Se meu voo for da Gol, fico feliz também, tenho que admitir que a companhia tem melhorado nos últimos anos, tanto em serviço como em espaço, e sem cobrar mais por isso. Já a Latam, começou a tirar muitos serviços que tinha como Tam e não vi o valor das passagens diminuírem, como tentam pregar em seus pronunciamentos de imprensa. Eu, que torcia o nariz para a Gol muitas vezes, agora prefiro ela em comparação com a Latam. Parece que o jogo virou, não é mesmo?

A Latam não lembra em nada a Tam da década passada. Bala? Só se pagar, e caro! E, agora, acabaram de anunciar que se o passageiro quiser marcar assento será cobrada uma taxa para passagens compradas a partir de 15 de agosto (leia aqui). E, há alguns dias (22/07) comprei uma passagem de ida e volta entre São Paulo e Punta Arenas (Chile) com conexão em Santiago e já tive que pagar para marcar o meu assento e do meu noivo, Rodrigo, nos trechos internos do Chile, nos internacionais não. Ou seja, essa cobrança já começou no Chile. Cada marcação de assento custou R$ 23,55. Caso eu optasse por não pagar, a companhia escolheria a poltrona que quisesse. Rodrigo e eu gordos e em uma de nossas viagens de lua de mel não poderíamos deixar a escolha por conta da Latam.

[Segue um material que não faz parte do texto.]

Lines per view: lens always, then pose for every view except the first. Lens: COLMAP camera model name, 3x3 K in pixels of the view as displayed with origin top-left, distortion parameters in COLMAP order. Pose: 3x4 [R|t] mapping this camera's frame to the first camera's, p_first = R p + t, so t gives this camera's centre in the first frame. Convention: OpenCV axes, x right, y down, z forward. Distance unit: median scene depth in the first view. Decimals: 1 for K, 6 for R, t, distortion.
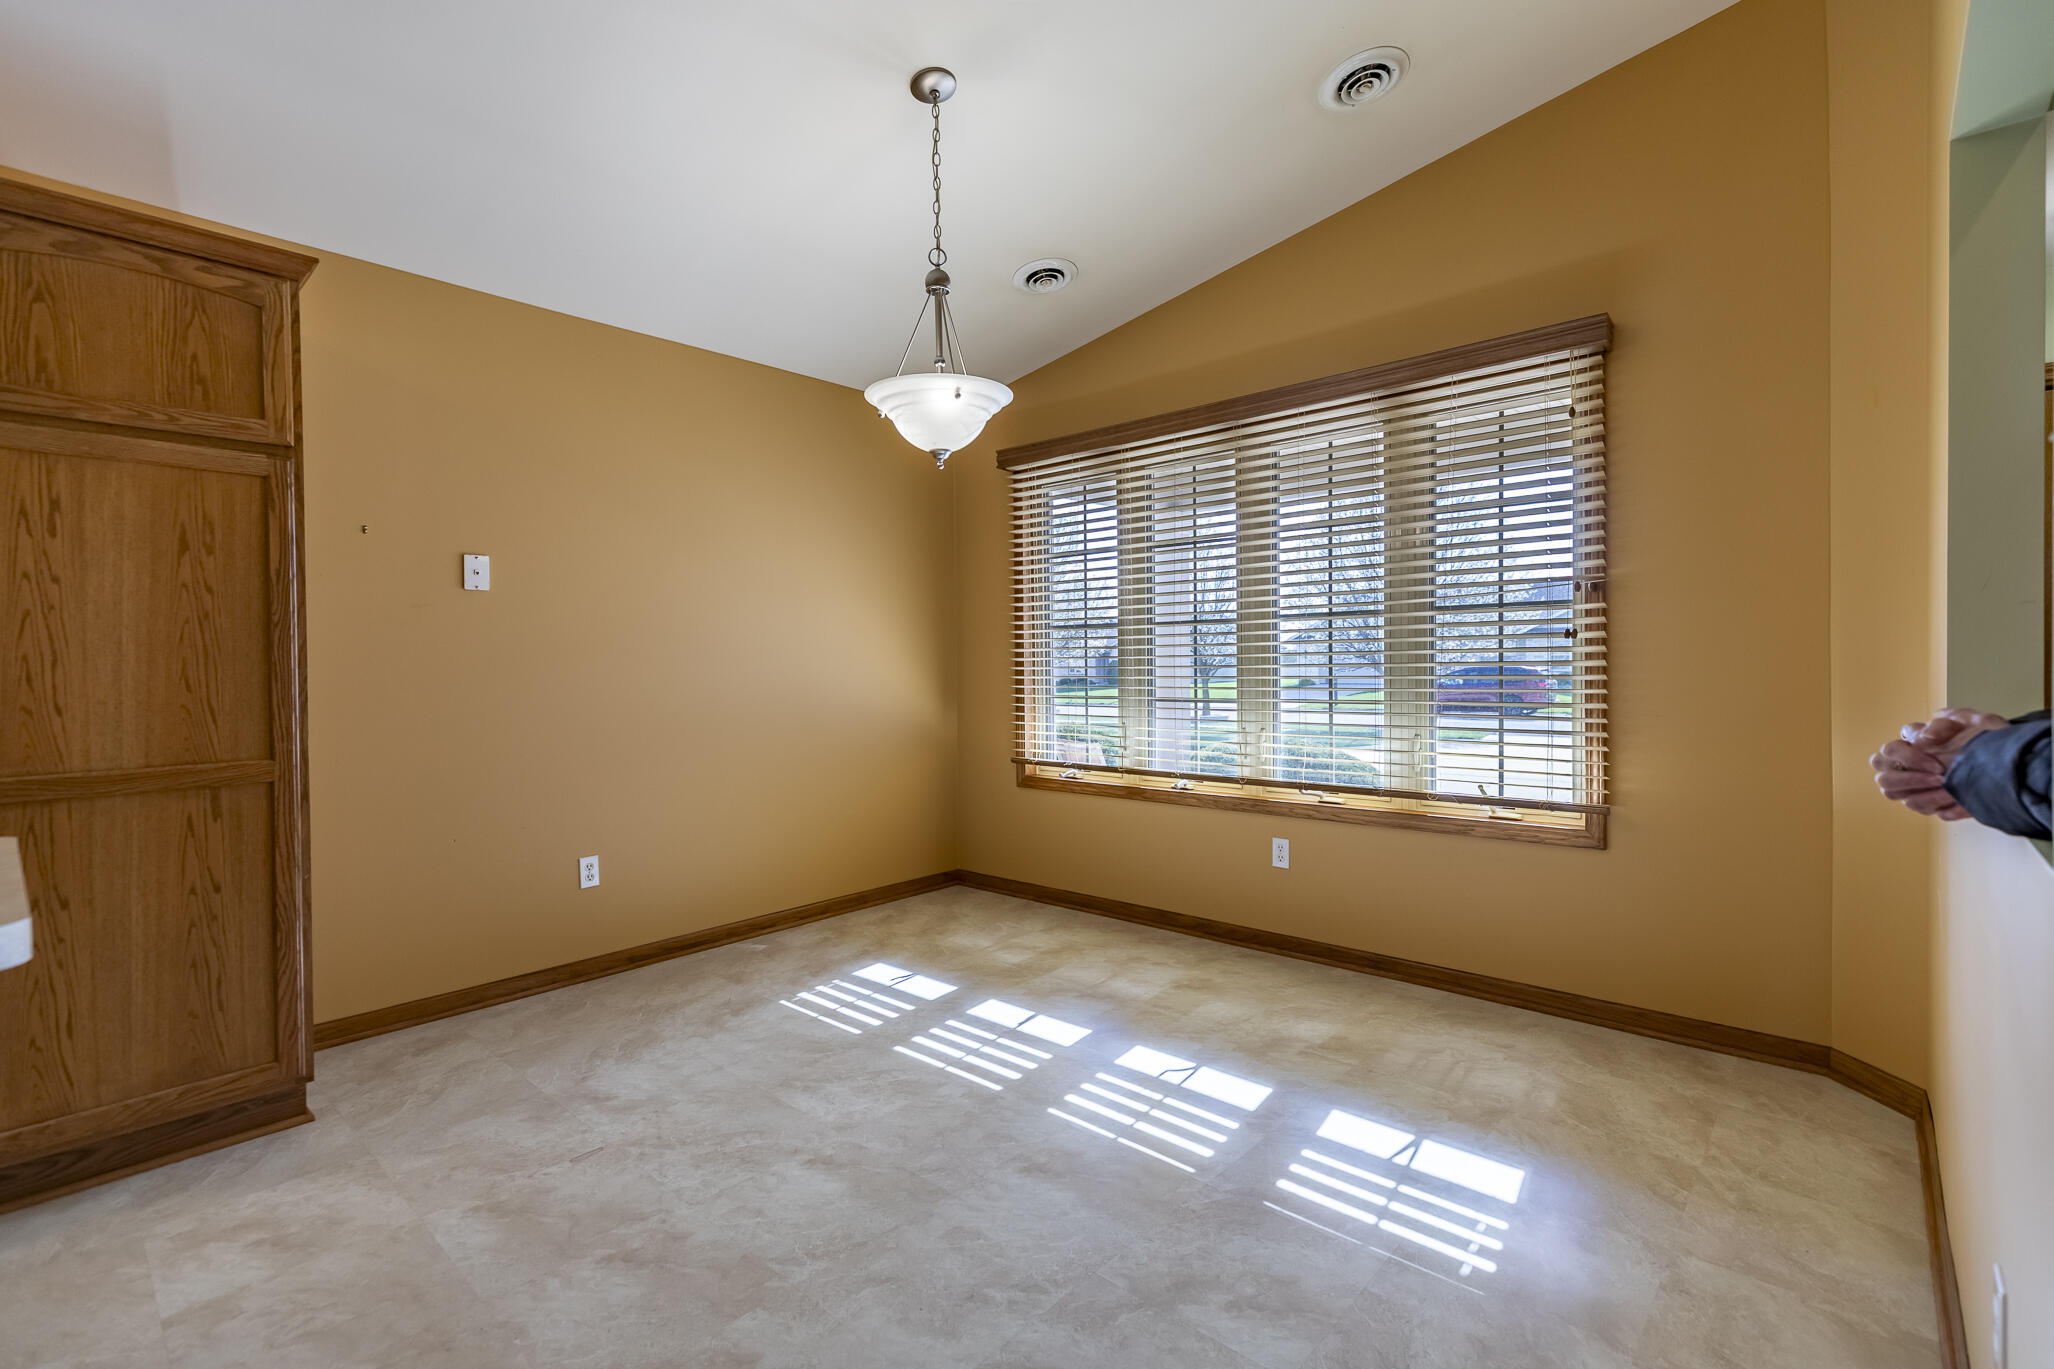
lens RADIAL K [[918.9, 0, 1030.5], [0, 918.9, 672.9], [0, 0, 1]] dist [0.006046, -0.000444]
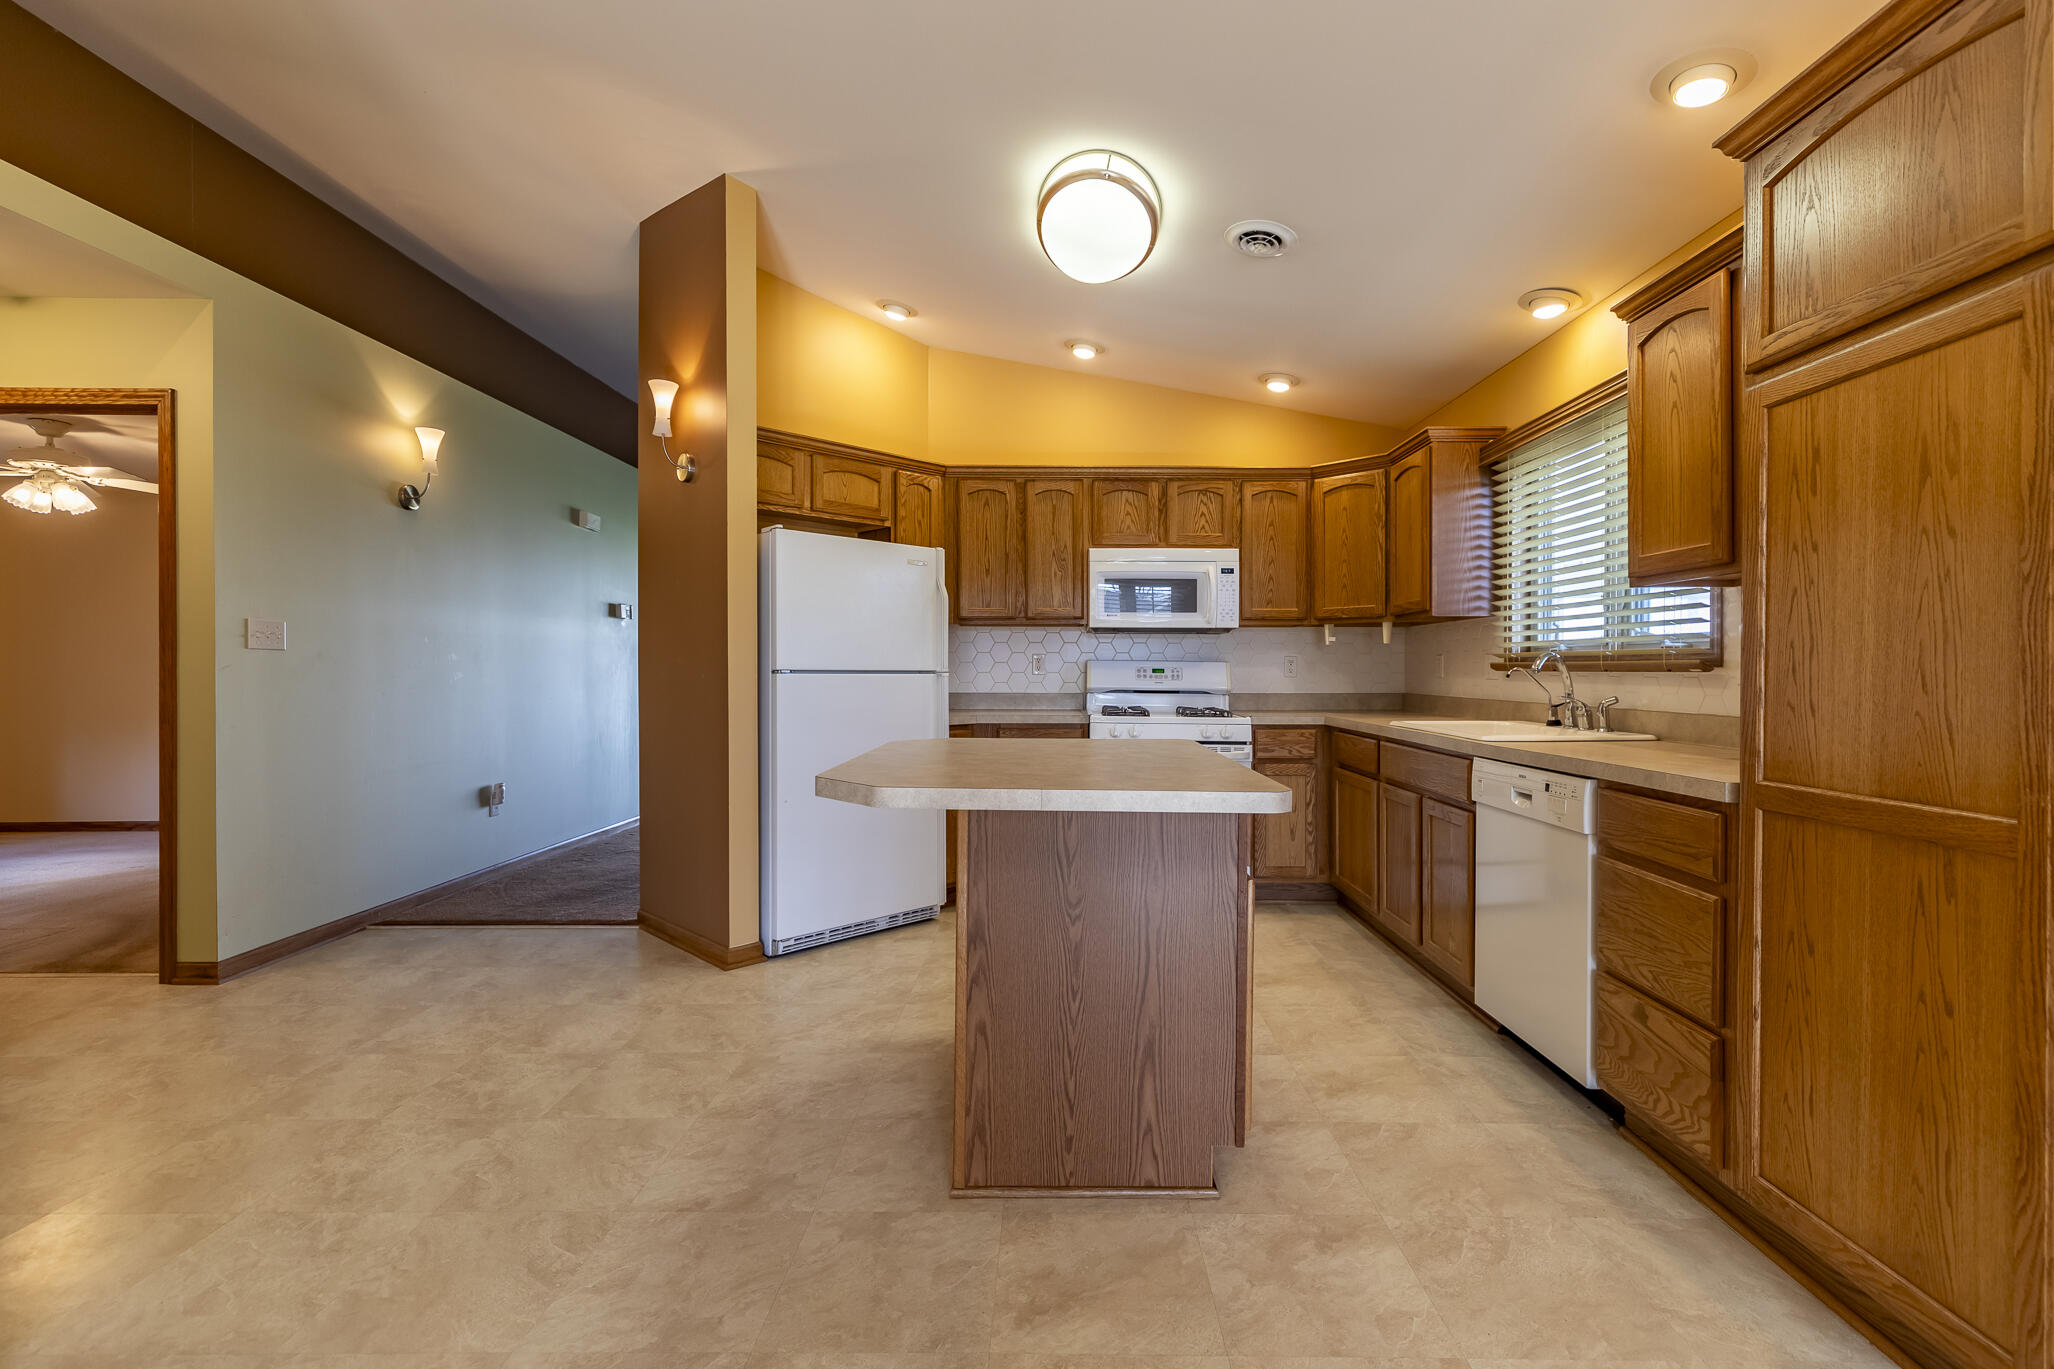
lens RADIAL K [[911.9, 0, 1048.0], [0, 911.9, 673.0], [0, 0, 1]] dist [0.003549, -0.000003]
pose [[-0.735991, 0.014222, -0.676842, -0.015445], [-0.000722, 0.999762, 0.021793, -0.007494], [0.676991, 0.016528, -0.735806, 1.074569]]
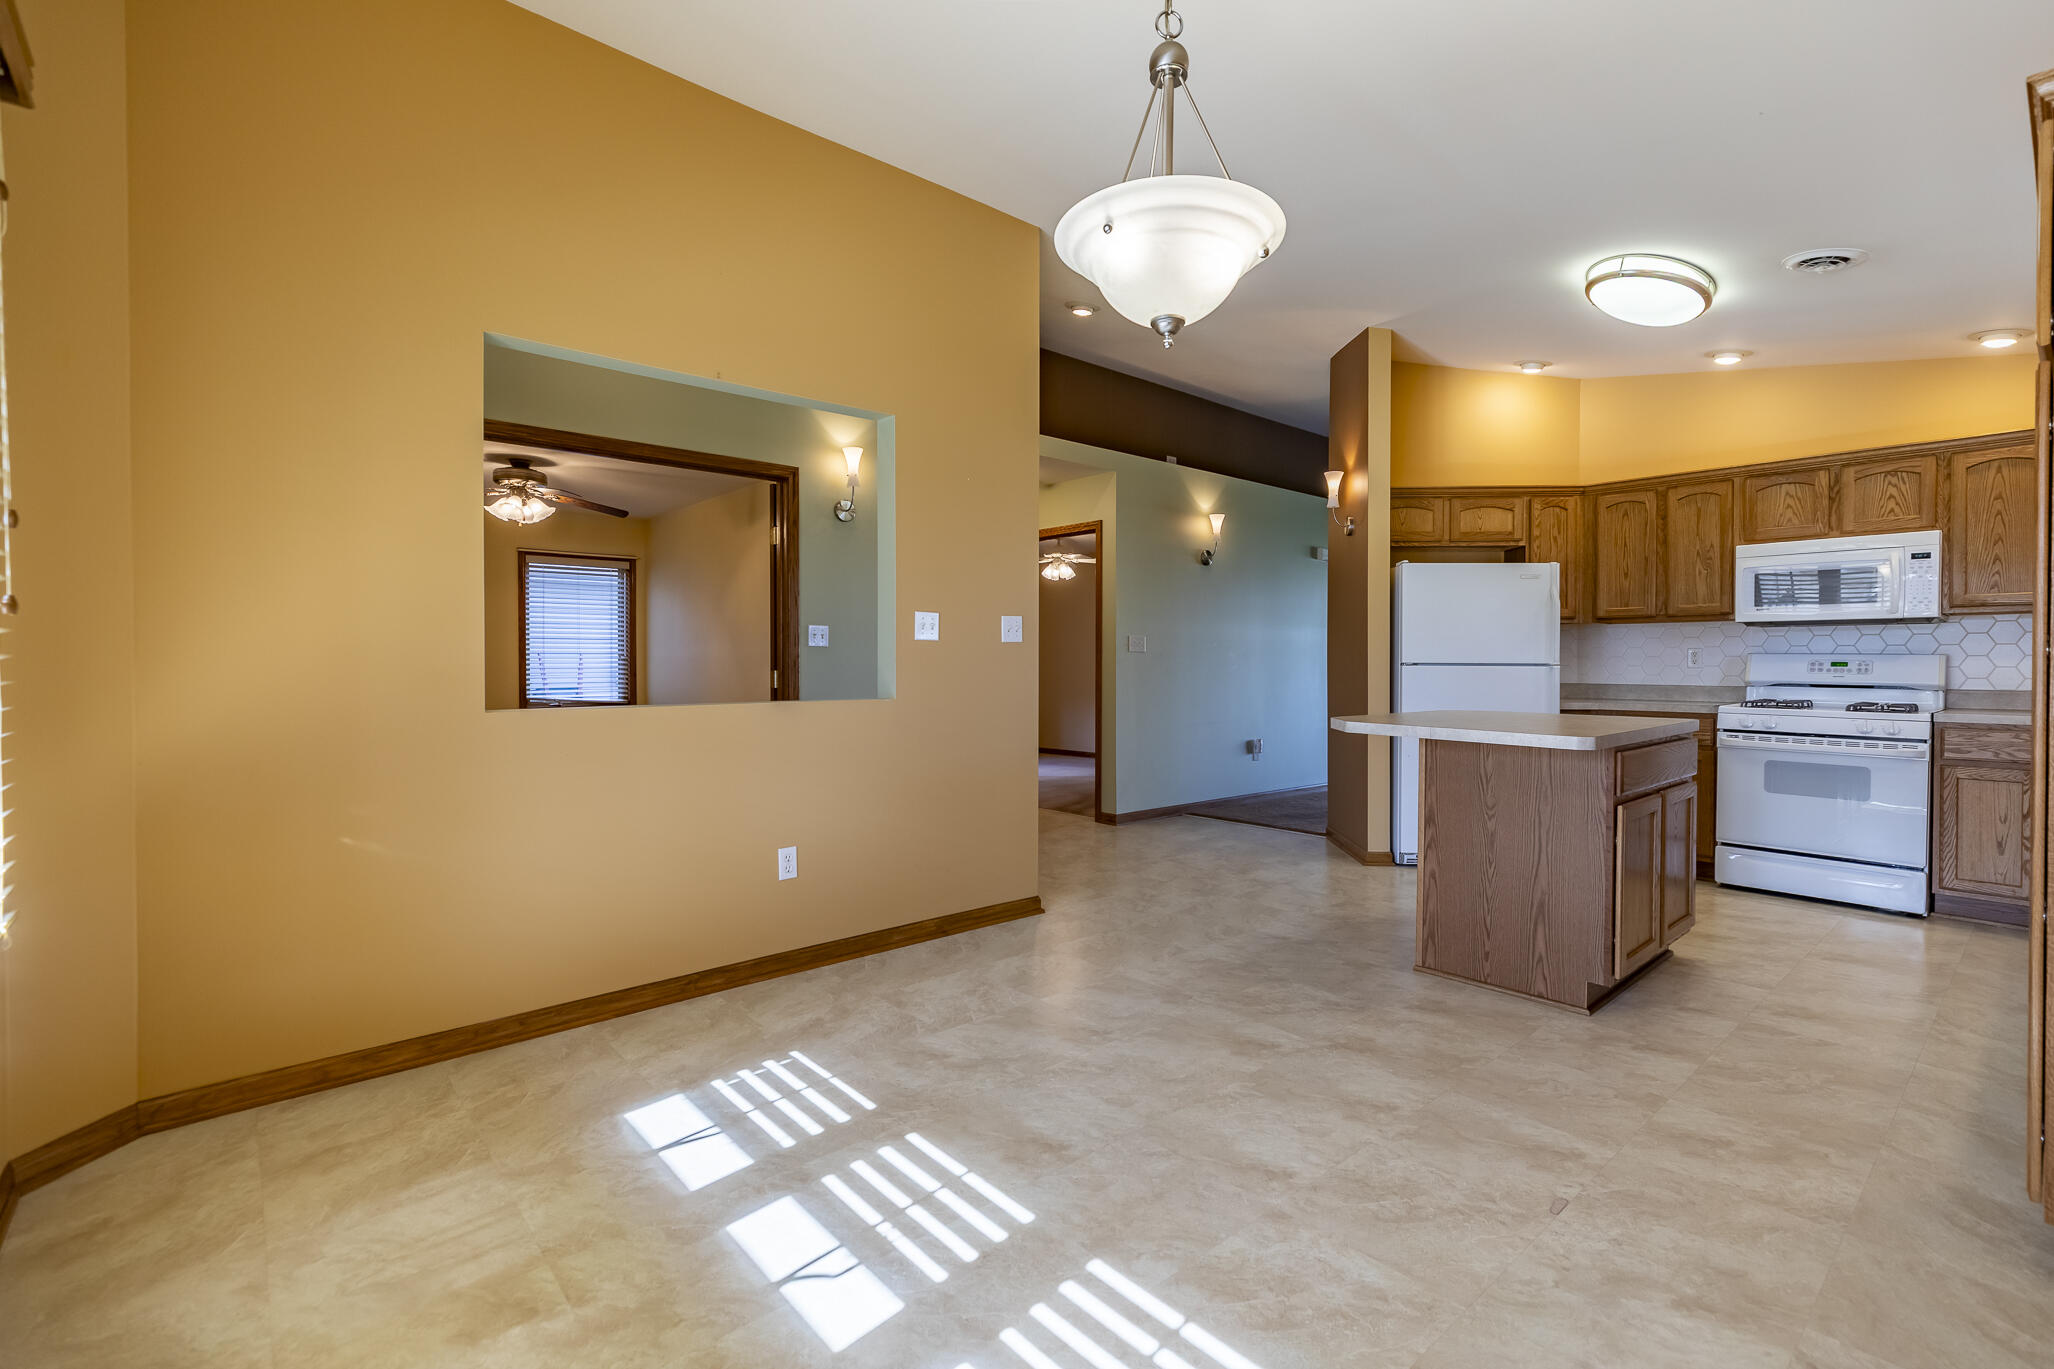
lens RADIAL K [[896.5, 0, 1039.4], [0, 896.5, 670.4], [0, 0, 1]] dist [-0.000822, -0.000215]
pose [[-0.994500, 0.009752, 0.104280, -0.084353], [0.011672, 0.999773, 0.017818, -0.009555], [-0.104083, 0.018937, -0.994388, 1.943322]]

O print ficou ruim, mas é o único que tenho do valor total que paguei para marcação de assentos nos voos internos do Chile

Mesmo com tudo isso, por que eu escolhi a Latam para essa viagem? Simples, pontos Multiplus. O Rodrigo estava com muitos pontos Multiplus e resolvemos usar para pagar as passagens. Como a antiga Lan é chilena, a Latam também tem ótimas conexões no Chile e levamos isso em consideração, ficamos de mãos atadas.

Agora, imagine a situação de quem acumula pontos na Multiplus, como Rodrigo  e eu. A Multiplus virou uma potência, cresceu muito nos últimos anos e, pessoalmente, acho que ela tem as melhores maneiras de acumular pontos. E quem é sua parceira nacional e com melhores oportunidades de passagens? A Latam. Então temos a companhia aérea nacional que mais tem reduzido seus espaços e cobrado cada vez por mais serviços ligada ao programa de fidelidade mais robusto do mercado. Como fugir dessa cilada? Eu ainda não descobri. Enquanto isso, vou acumulando algumas milhas em todos os outros concorrentes, que, aliás, estão em uma disputa acirrada para ganhar mais fatias do mercado.

Apesar de toda minha insatisfação e decepção pessoais com a Latam, só resolvi escrever esse texto porque vi que outras pessoas estão tão indignadas quanto eu. Pessoalmente e pelas redes sociais, vejo diversos amigos reclamando dos serviços prestados pela Latam. Usam o Facebook para desabafar e na esperança que seus problemas sejam resolvidos.

Alô, pessoal da Latam, vocês estão percebendo as insatisfações também? A gente aqui entende que vocês queiram que todos os serviços sejam pagos além do valor habitual da passagem, como um refrigerante e marcação de assento, assim como nas low costs. Sabemos que combustível de aviação está “pela hora da morte”, o mesmo vale para a gasolina que usamos em nossos carros, e que as taxas brasileiras são absurdas (pagamos impostos), mas, então, podem começar a oferecer passagens com preços de low cost também já que parece estarem se esforçando tanto para chegarem a ser uma companhia com esse direcionamento?